Trump Announces ‘Land-Based’ Strikes In Cartel War

President Trump on Thursday announced a further escalation in the administration’s campaign against transnational drug cartels, telling reporters at a White House roundtable that military and federal law-enforcement efforts will expand from maritime strikes to land-based operations aimed at cartel infrastructure.

The move follows a series of seaborne strikes that the White House says began in early September and have targeted vessels alleged to be transporting illicit narcotics from the waters off Venezuela and Colombia. Officials framed the maritime campaign as part of a broader push that, they say, has led to thousands of arrests in recent weeks and a sharp increase in interdiction activity.

Trump told reporters he will notify Congress of the planned expansion, but he made clear the administration does not intend to pursue a formal declaration of war. “I don’t think we’re going to necessarily ask for a declaration of war,” he said — and in blunt language reiterated that the operations are meant to be lethal when necessary.

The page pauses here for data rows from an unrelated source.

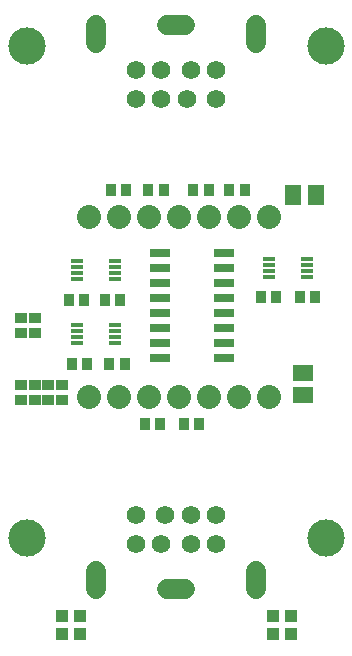
<source format=gbr>
G04 EAGLE Gerber RS-274X export*
G75*
%MOMM*%
%FSLAX34Y34*%
%LPD*%
%INSoldermask Top*%
%IPPOS*%
%AMOC8*
5,1,8,0,0,1.08239X$1,22.5*%
G01*
%ADD10C,3.152400*%
%ADD11C,1.560400*%
%ADD12C,1.652400*%
%ADD13R,1.002400X0.452400*%
%ADD14R,1.052400X0.852400*%
%ADD15R,0.852400X1.052400*%
%ADD16R,1.677400X0.802400*%
%ADD17R,1.452400X1.652400*%
%ADD18R,1.102400X1.052400*%
%ADD19C,2.032000*%
%ADD20R,1.652400X1.452400*%


D10*
X54610Y508000D03*
X307340Y508000D03*
X54610Y91440D03*
X307340Y91440D03*
D11*
X193848Y86310D03*
X167848Y86310D03*
X214848Y86310D03*
X193848Y111310D03*
X146848Y86310D03*
X214848Y111310D03*
X171848Y111310D03*
X146848Y111310D03*
D12*
X173348Y48310D02*
X188348Y48310D01*
X248348Y48810D02*
X248348Y63810D01*
X113348Y63810D02*
X113348Y48810D01*
D13*
X291340Y312540D03*
X291340Y317540D03*
X291340Y322540D03*
X291340Y327540D03*
X259840Y327540D03*
X259840Y322540D03*
X259840Y317540D03*
X259840Y312540D03*
D14*
X60960Y278280D03*
X60960Y265280D03*
D11*
X167848Y488238D03*
X193848Y488238D03*
X146848Y488238D03*
X167848Y463238D03*
X214848Y488238D03*
X146848Y463238D03*
X189848Y463238D03*
X214848Y463238D03*
D12*
X188348Y526238D02*
X173348Y526238D01*
X113348Y525738D02*
X113348Y510738D01*
X248348Y510738D02*
X248348Y525738D01*
D13*
X128780Y256660D03*
X128780Y261660D03*
X128780Y266660D03*
X128780Y271660D03*
X97280Y271660D03*
X97280Y266660D03*
X97280Y261660D03*
X97280Y256660D03*
D15*
X187302Y187960D03*
X200302Y187960D03*
X298600Y295910D03*
X285600Y295910D03*
X252580Y295910D03*
X265580Y295910D03*
X137310Y238760D03*
X124310Y238760D03*
X92560Y238760D03*
X105560Y238760D03*
X154536Y187960D03*
X167536Y187960D03*
D16*
X221430Y243840D03*
X221430Y256540D03*
X221430Y269240D03*
X221430Y281940D03*
X221430Y294640D03*
X221430Y307340D03*
X221430Y320040D03*
X221430Y332740D03*
X167190Y332740D03*
X167190Y320040D03*
X167190Y307340D03*
X167190Y294640D03*
X167190Y281940D03*
X167190Y269240D03*
X167190Y256540D03*
X167190Y243840D03*
D15*
X170330Y386080D03*
X157330Y386080D03*
X138580Y386080D03*
X125580Y386080D03*
X195430Y386080D03*
X208430Y386080D03*
X225910Y386080D03*
X238910Y386080D03*
D14*
X49530Y221130D03*
X49530Y208130D03*
X60960Y221130D03*
X60960Y208130D03*
X72390Y221130D03*
X72390Y208130D03*
X83820Y221130D03*
X83820Y208130D03*
D13*
X128780Y311270D03*
X128780Y316270D03*
X128780Y321270D03*
X128780Y326270D03*
X97280Y326270D03*
X97280Y321270D03*
X97280Y316270D03*
X97280Y311270D03*
D15*
X133500Y293370D03*
X120500Y293370D03*
X90020Y293370D03*
X103020Y293370D03*
D17*
X299060Y382270D03*
X280060Y382270D03*
D18*
X99060Y10280D03*
X99060Y25280D03*
X278130Y10280D03*
X278130Y25280D03*
X262890Y10280D03*
X262890Y25280D03*
D19*
X106680Y363220D03*
X132080Y363220D03*
X157480Y363220D03*
X182880Y363220D03*
X208280Y363220D03*
X233680Y363220D03*
X259080Y363220D03*
X106680Y210820D03*
X132080Y210820D03*
X157480Y210820D03*
X182880Y210820D03*
X208280Y210820D03*
X233680Y210820D03*
X259080Y210820D03*
D14*
X49530Y278280D03*
X49530Y265280D03*
D20*
X288290Y212750D03*
X288290Y231750D03*
D18*
X83820Y10280D03*
X83820Y25280D03*
M02*

</source>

Land strikes, as described by senior officials, could involve special operations forces, drone strikes or targeted attacks on processing labs and staging areas used by cartels. The Pentagon and intelligence agencies have reportedly been preparing for such options for weeks, collecting the on-the-ground intelligence planners say is required before kinetic action ashore.

Supporters of the policy argue the measures are a forceful response to the fentanyl crisis, which federal officials and the White House say has wrought enormous harm in the United States. Administration briefings have pointed to large numbers of overdose deaths tied to synthetic opioids in recent years as justification for aggressive interdiction. Public-health data confirm fentanyl is a leading driver of overdose fatalities, even as experts caution the counts and trends are complex and evolving.

Critics, including lawmakers, human-rights groups and international officials, warn the strikes raise serious legal and ethical questions. They say using U.S. military force without clear congressional authorization risks escalation with foreign governments and could amount to extrajudicial killings if suspects are not captured and prosecuted, not merely targeted and killed. Legal scholars also contend the move could set a fraught precedent for how the United States confronts transnational crime.

As the administration prepares its notification to Capitol Hill, the debate is now twofold: whether land-based operations will effectively choke smuggling networks, and whether the legal and diplomatic costs of such a campaign are worth the gains in disrupting the flow of illicit drugs into the United States.